When people, whether it be friends, family or casual acquaintances discover I write, I get the usual ‘what’ followed all too quickly by ‘are you the new JK Rowling’ (of course she is obviously the only famous woman writer on the planet)? But then what follows is a usually a little trickier for me to answer… what do you write, comedies, erotic fiction (toes curl at this point, knowing they’re going to mention fifty shades)? A colleague asked me just that question the other day, I kind of muttered ‘dark stuff, hmm, you know sort of horror…’ ‘I hate horror’ she exclaimed, quite dramatically, her lips curling into a snarl like a vegetarian at a barbeque. But what followed was an interesting discussion for an otherwise mundane Sunday afternoon and led me to ponder, were does my work lie and what is a horror story anyway?
Yes my stories have sometimes the traits of classic horror, I’ve done the vampire, the evil imp, the zombie.

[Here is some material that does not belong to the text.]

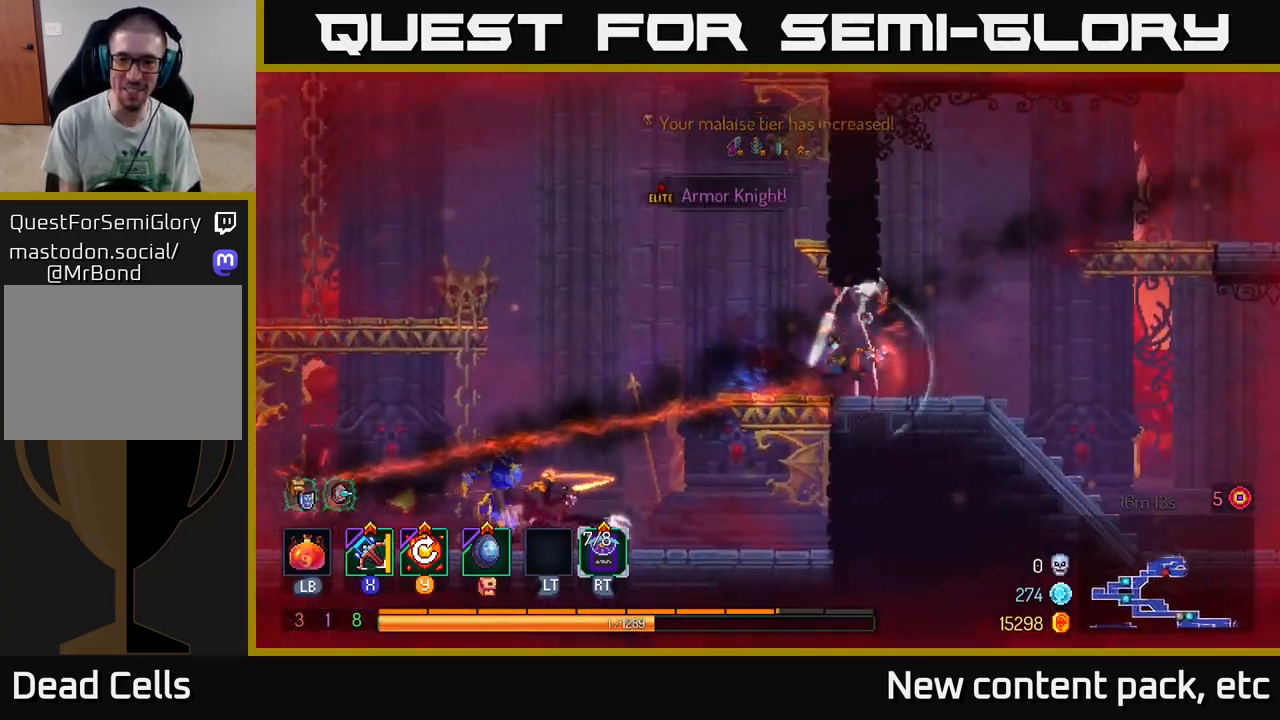
{"buttons": [], "left_stick": "right", "right_stick": "center", "events": [[133, "A", "down"], [250, "A", "up"], [300, "A", "down"], [433, "A", "up"]]}
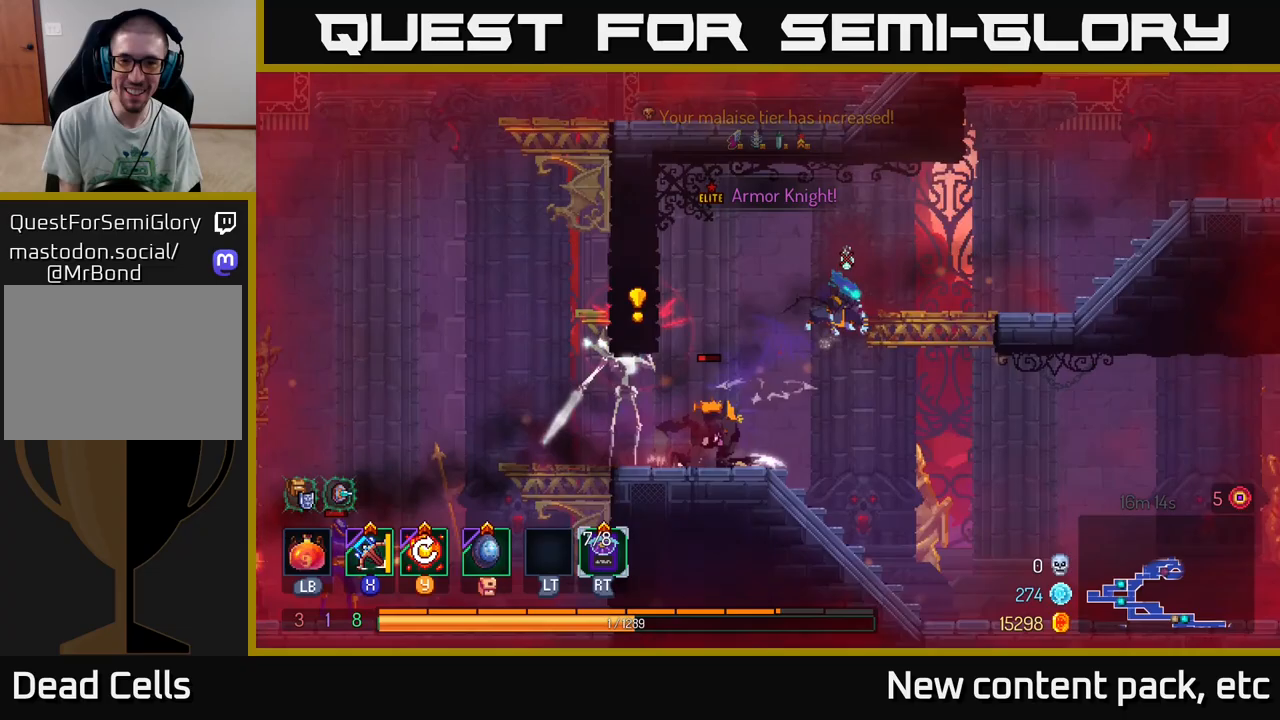
{"buttons": [], "left_stick": "right", "right_stick": "center", "events": []}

I’m currently working on a ghost story, but my style dark though it can be at times is not fully immersed fully in horror’s bloody and murky waters . Recently I’ve been reading the short stories of an American author Tim Gautreaux, not something I would have picked up usually but given to me by a friend. There is a story in there, which one wouldn’t automatically put it into the horror category, but the qualities of one is there alright, something lingering within each sentence, a gradual realisation that all is not right. Like the beginning of that classic horror Texas Chainsaw Massacre, hairs begin to stand on the back of my neck, my skin begins to prickle with perspiration … And this before any blood is actually shed. Surely this is what good horror does?

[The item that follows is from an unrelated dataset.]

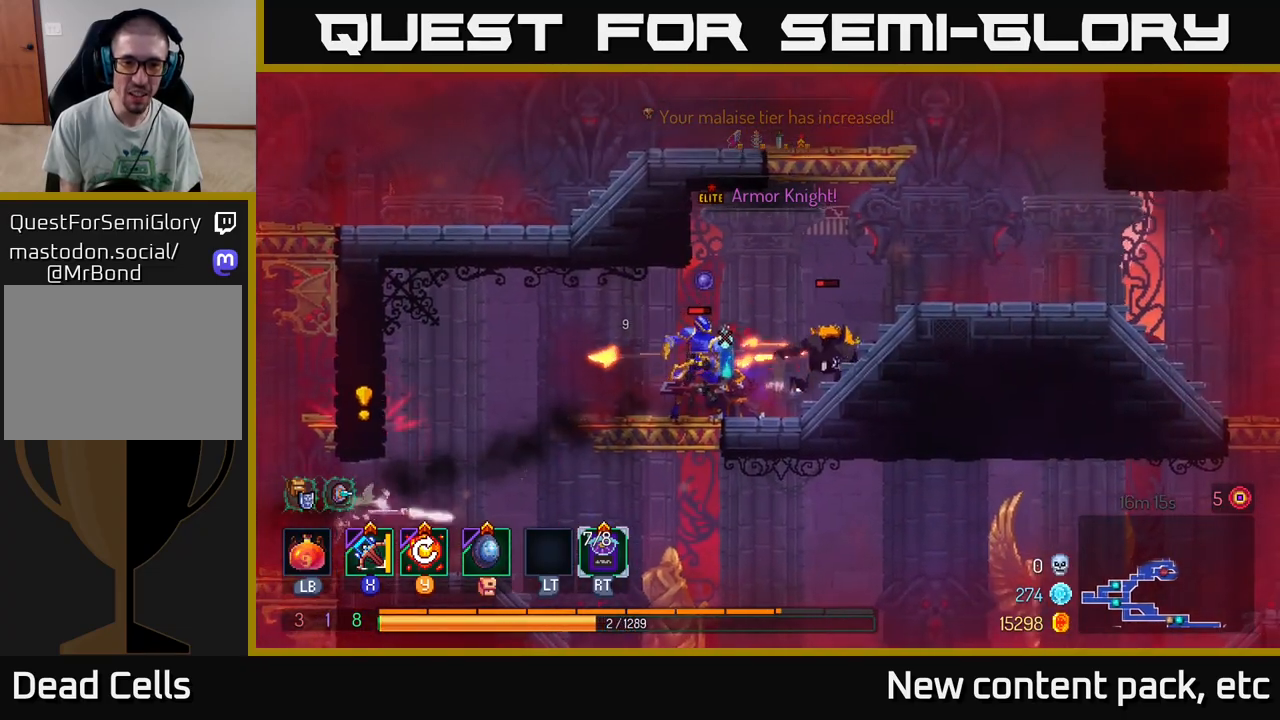
{"buttons": ["B"], "left_stick": "up-left", "right_stick": "center", "events": [[317, "B", "down"], [333, "left_stick", "up-left"], [367, "B", "up"], [433, "B", "down"]]}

There is darkness in the most mundane of things or situations, a man boarding a bus on his way to an interview can lead to something unpleasant (yes I have written the story), a woman supposedly waiting for her boyfriend, a perfectly decent sort of person sitting in a cafe drinking a coffee. Ordinary lives are littered with sinister moments, which unsettle us for a moment or two, make us realise that our humdrum little lives can be disturbed. I know the horror of grief, or disappointment, of heartbreak, the gloom that often accompanies these very common elements of human existence are often more fearful than the zombie, or something crawling from under our bed. A quote from one of horror’s best Stephen King, in one of my favourite novels of his, ‘The Shinning’ sums up what I’m trying to convey in my writing. ‘Sometimes human places, create inhuman monsters’.
I suppose that is my kind of horror. Not the gore of ripping flesh, or the scream of the victim as the monster tears her slowly apart. Instead it’s in the murky twist a seemingly ordinary road can take; that gentle unease that slowly creeps upon us until it’s too late, the subtlest ripples on supposedly still water.
The darkness that slowly envelopes until we feel we can barely take our next breath. Hopefully.